Tuesday, February 17, 2015

Happy Mardi Gras!!!

Krewe of Muses - Saints Spin the Bottle 2015

Krewe of Okeanos - Skinz and Bonez

Krewe of Thoth - Hell Float

Krewe of Bacchus - Bacchagator

Krewe of Bacchus - Bacchawhoppa

Krewe of Orpheus - Smokey Mary

Krewe of Orpheus - Trojan Horse

Krewe of Orpheus - Leviathan

Krewe of Zulu

Krewe of Zulu

Krewe of Rex - The Boeuf Gras

A boa served as a weathervane on Lundi Gras evening (Feb. 16), its feathers flying sideways as local and visiting New Orleanians gathered to kick off Mardi Gras with the traditional Spanish Plaza ritual: the mayor handing over the key to the city to Rex, King of Carnival, for a day of revelry.
After a cloudy, warm day, the forecast called for cold rain any minute. Everyone just prayed it wouldn't turn as cold and wet as last Mardi Gras, when people's lips turned as blue as their wigs. As the Soul Rebels Brass Band played, "I Can't Go for That."

A flock of brown paper napkins skirled across the pavement but the daiquiris still flowed even though the fountains didn't -- management had to turn off the water jets after the wind started blowing them into people's faces, attendees said.

Still, "rain or shine, people want their daiquiris," said Fat Tuesday staffer Amber Arceneaux.
Also, many had come from places up north where a forecast of 45 degrees sounded downright balmy. "To know my friends are at home getting 12 inches of snow ..." gloated Amy Graf, from Louisville, Ky.

▸ **Data records**
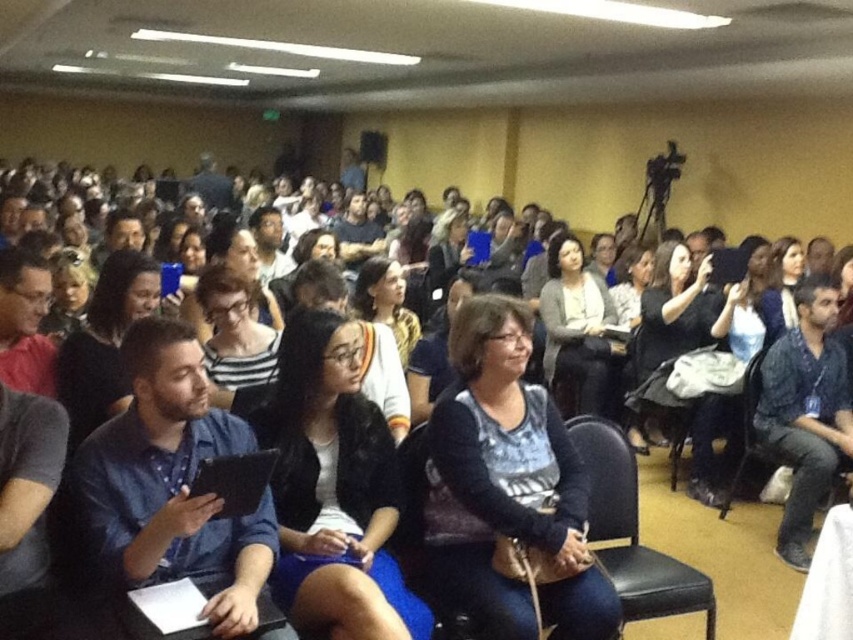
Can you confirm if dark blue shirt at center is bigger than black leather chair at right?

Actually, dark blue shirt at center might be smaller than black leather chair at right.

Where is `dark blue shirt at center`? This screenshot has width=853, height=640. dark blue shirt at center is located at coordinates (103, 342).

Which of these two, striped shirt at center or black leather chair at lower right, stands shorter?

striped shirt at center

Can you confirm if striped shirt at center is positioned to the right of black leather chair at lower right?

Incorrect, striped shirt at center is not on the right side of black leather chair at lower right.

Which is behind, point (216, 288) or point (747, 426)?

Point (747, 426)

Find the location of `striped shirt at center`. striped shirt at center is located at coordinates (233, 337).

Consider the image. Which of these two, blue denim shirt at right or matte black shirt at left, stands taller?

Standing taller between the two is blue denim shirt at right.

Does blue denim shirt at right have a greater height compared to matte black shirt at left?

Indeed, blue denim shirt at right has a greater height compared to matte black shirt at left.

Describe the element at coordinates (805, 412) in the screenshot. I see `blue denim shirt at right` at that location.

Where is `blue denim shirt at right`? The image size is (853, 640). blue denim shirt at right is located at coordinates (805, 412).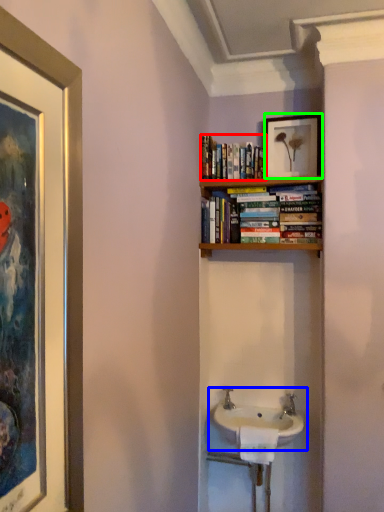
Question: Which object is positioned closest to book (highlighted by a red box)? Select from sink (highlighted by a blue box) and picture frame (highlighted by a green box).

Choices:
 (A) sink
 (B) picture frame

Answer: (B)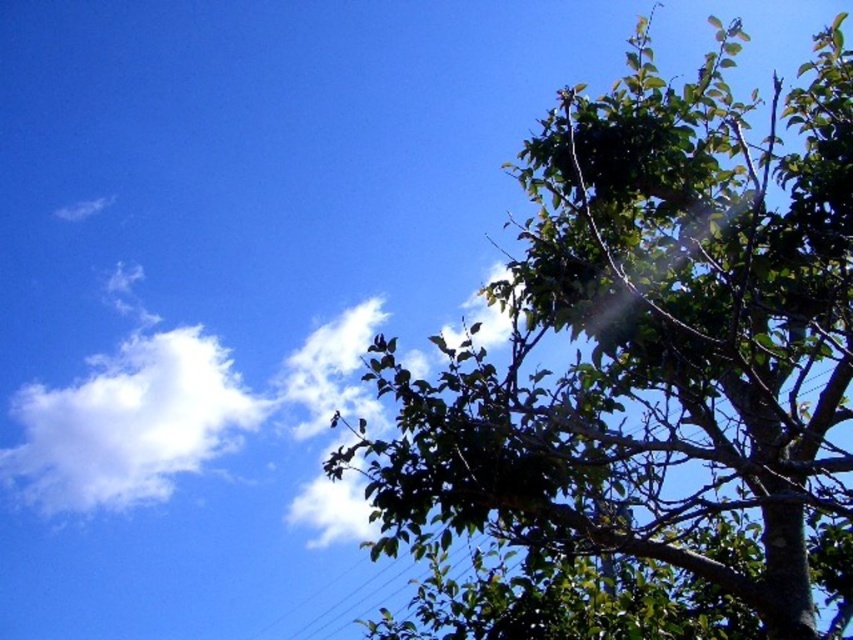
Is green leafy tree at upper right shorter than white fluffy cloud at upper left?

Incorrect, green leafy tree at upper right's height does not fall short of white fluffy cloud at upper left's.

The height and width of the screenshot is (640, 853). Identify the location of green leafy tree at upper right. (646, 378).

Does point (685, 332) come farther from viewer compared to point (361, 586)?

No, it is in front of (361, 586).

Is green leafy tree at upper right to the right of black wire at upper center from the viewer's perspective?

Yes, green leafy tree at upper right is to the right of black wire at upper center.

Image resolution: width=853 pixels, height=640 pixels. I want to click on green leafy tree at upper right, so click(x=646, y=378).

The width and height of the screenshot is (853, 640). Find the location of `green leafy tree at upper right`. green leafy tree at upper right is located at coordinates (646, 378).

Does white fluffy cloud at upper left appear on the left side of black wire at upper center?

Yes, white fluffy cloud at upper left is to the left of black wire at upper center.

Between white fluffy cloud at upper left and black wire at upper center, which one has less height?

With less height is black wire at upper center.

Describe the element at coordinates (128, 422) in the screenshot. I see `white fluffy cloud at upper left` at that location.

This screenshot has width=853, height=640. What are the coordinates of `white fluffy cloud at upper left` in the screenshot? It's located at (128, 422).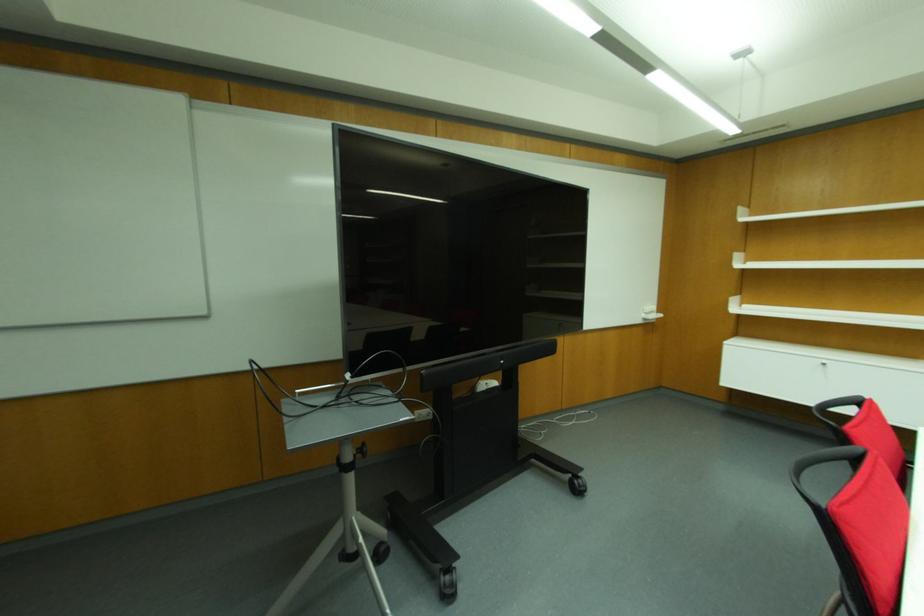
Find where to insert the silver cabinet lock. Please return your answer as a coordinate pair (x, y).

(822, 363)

---

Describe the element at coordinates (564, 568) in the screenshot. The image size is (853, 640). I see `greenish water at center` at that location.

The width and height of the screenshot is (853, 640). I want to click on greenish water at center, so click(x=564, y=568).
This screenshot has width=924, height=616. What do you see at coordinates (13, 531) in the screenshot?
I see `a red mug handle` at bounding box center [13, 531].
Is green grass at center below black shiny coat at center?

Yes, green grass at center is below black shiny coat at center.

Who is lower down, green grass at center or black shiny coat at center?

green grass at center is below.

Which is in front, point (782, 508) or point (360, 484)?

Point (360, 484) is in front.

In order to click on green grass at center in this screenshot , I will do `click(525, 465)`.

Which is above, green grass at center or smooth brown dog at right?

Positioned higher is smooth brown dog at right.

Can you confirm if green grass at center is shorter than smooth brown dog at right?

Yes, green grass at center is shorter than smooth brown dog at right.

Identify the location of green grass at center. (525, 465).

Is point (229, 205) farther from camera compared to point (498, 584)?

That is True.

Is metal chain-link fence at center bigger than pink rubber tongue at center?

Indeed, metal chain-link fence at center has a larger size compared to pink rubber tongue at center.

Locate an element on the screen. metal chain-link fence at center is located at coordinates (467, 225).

---

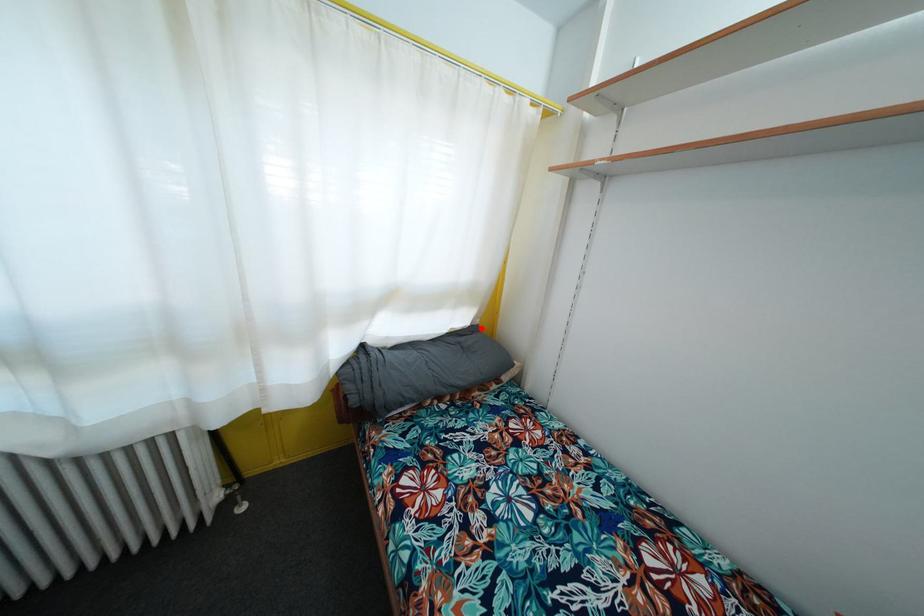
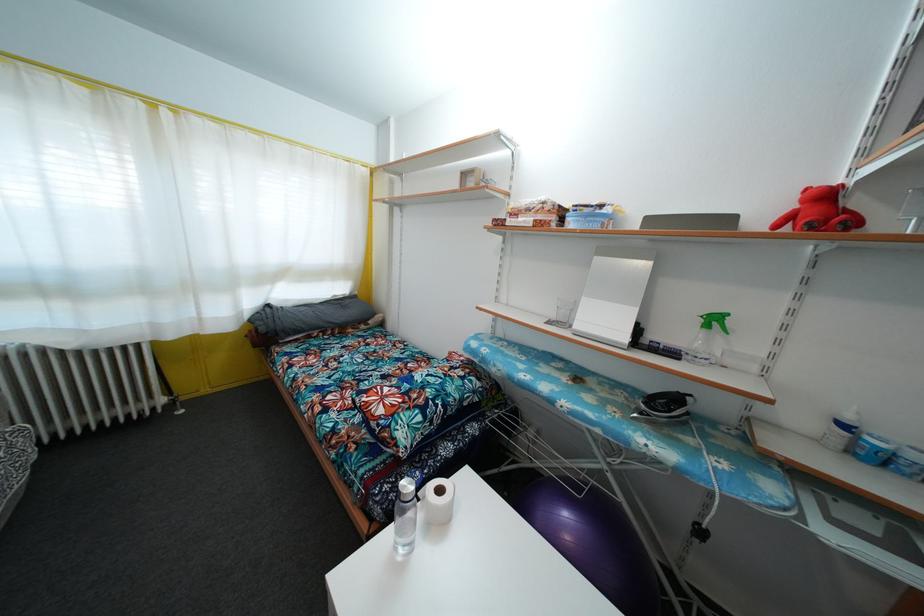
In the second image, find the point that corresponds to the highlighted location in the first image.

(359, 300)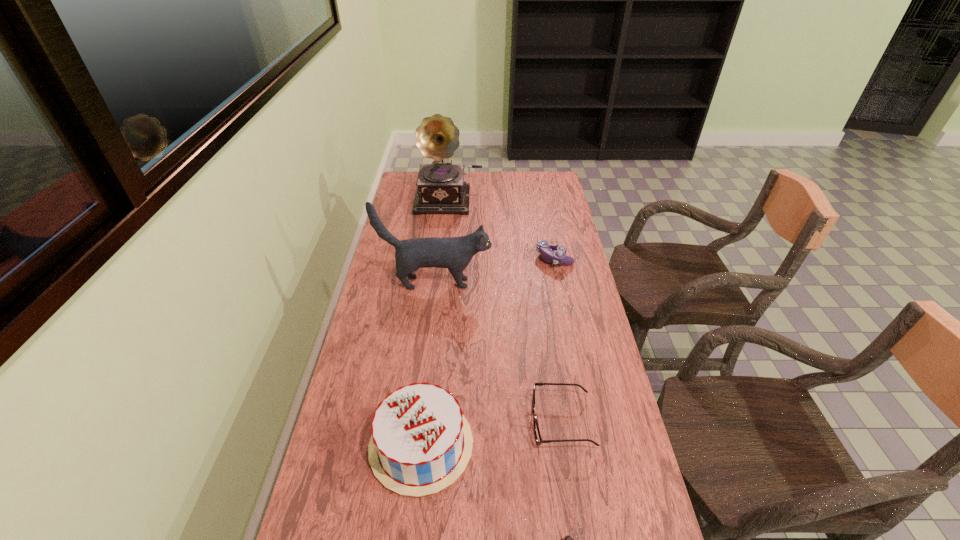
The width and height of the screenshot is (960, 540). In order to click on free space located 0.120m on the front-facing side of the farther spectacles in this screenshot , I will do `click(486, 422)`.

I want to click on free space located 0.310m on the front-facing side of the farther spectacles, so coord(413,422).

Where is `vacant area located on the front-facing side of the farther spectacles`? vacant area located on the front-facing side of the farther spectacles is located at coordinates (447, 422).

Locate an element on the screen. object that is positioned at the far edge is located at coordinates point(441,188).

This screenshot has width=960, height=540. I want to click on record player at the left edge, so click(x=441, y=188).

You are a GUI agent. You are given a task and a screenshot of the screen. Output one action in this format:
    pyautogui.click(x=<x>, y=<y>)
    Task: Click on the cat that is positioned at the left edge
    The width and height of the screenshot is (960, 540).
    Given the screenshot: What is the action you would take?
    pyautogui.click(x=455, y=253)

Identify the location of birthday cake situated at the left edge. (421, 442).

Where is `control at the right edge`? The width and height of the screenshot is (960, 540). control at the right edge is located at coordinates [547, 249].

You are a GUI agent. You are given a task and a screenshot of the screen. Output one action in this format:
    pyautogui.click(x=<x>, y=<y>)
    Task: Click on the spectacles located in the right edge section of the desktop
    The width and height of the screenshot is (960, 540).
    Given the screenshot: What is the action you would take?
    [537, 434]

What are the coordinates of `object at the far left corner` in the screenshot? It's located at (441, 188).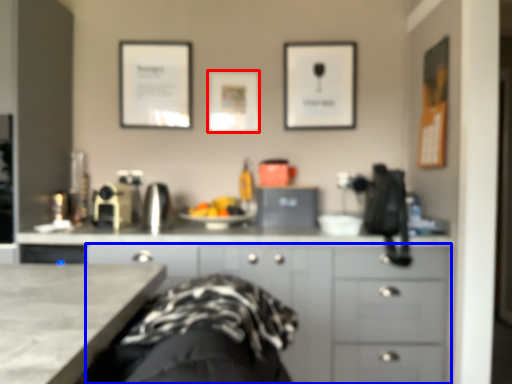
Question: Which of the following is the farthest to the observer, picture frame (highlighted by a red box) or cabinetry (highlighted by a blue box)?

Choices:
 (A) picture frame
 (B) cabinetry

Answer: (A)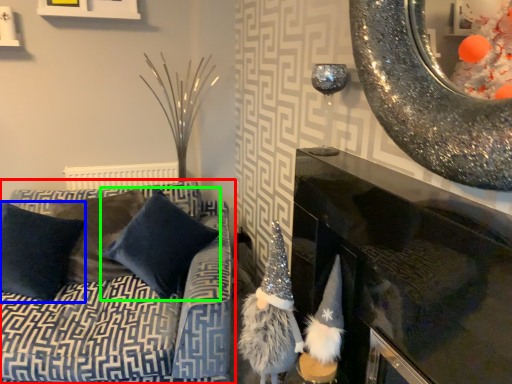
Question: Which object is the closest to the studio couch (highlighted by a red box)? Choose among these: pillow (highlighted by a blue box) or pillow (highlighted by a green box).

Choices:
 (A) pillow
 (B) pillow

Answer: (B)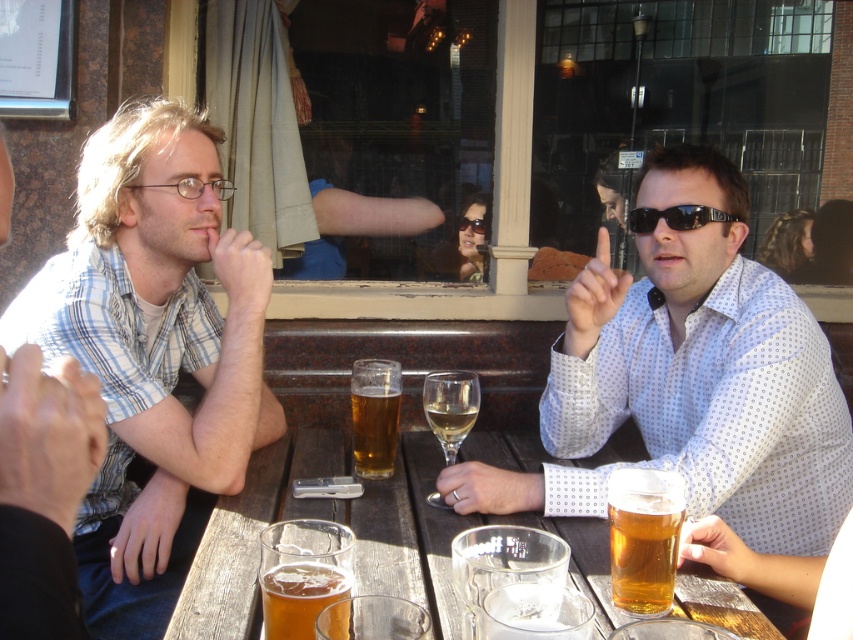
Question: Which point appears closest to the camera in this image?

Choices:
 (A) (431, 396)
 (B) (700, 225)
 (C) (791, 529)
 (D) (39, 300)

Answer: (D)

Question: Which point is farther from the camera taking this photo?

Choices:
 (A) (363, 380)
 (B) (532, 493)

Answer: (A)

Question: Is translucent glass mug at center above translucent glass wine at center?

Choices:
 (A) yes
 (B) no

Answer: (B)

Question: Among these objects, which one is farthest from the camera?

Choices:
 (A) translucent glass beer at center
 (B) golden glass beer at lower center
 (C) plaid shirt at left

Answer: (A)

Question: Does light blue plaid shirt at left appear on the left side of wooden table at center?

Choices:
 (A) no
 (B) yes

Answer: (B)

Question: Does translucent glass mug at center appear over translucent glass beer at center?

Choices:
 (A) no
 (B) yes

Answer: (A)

▸ **Problem**
Name each krewe that appears in the Mardi Gras post, listing every one only once.

▸ **Result below**
Muses, Okeanos, Thoth, Bacchus, Orpheus, Zulu, Rex